=== Begin Enclosure ===

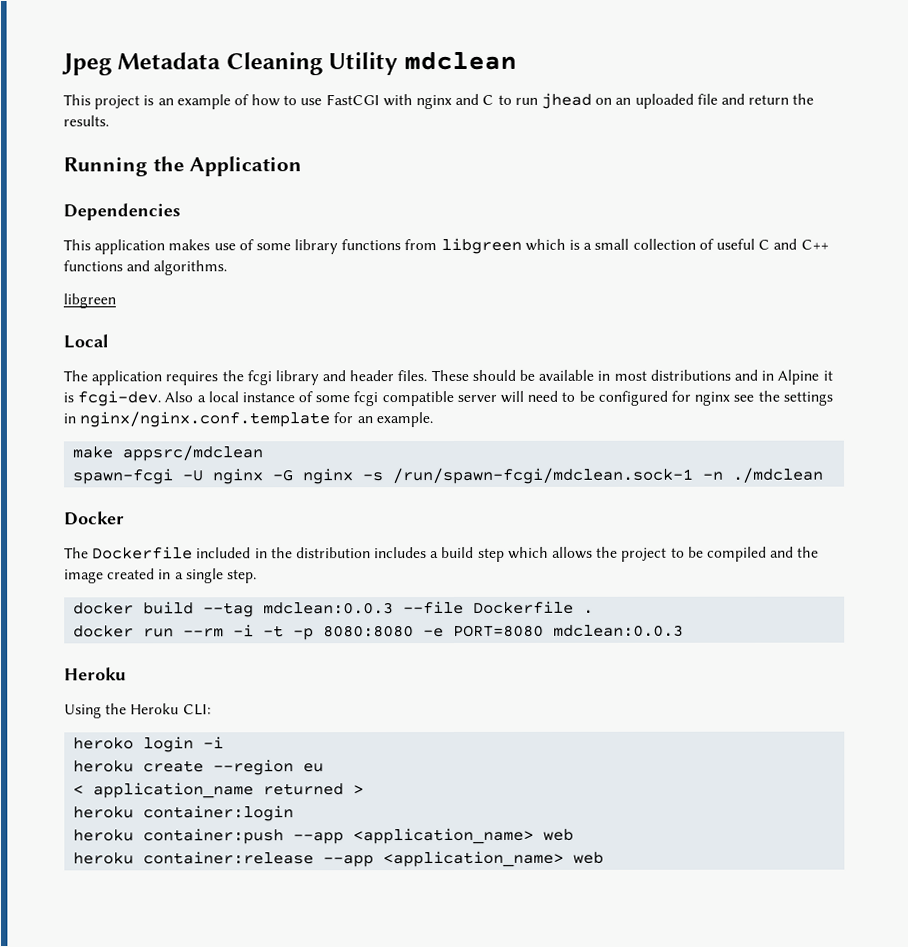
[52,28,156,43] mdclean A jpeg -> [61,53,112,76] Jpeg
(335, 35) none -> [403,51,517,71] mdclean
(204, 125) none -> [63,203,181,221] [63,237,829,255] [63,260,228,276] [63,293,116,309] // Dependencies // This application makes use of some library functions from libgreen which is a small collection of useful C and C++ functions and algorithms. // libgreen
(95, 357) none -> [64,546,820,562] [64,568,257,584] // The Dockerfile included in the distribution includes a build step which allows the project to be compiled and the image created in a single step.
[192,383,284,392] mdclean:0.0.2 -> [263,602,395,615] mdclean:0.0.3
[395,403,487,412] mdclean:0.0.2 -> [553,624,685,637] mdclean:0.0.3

=== End Enclosure ===

--- Assigned task ---
For each line in the records that holds "mdclean", show that line as it stands.

--- Result ---
[52,28,156,43] mdclean A jpeg -> [61,53,112,76] Jpeg
(335, 35) none -> [403,51,517,71] mdclean
[192,383,284,392] mdclean:0.0.2 -> [263,602,395,615] mdclean:0.0.3
[395,403,487,412] mdclean:0.0.2 -> [553,624,685,637] mdclean:0.0.3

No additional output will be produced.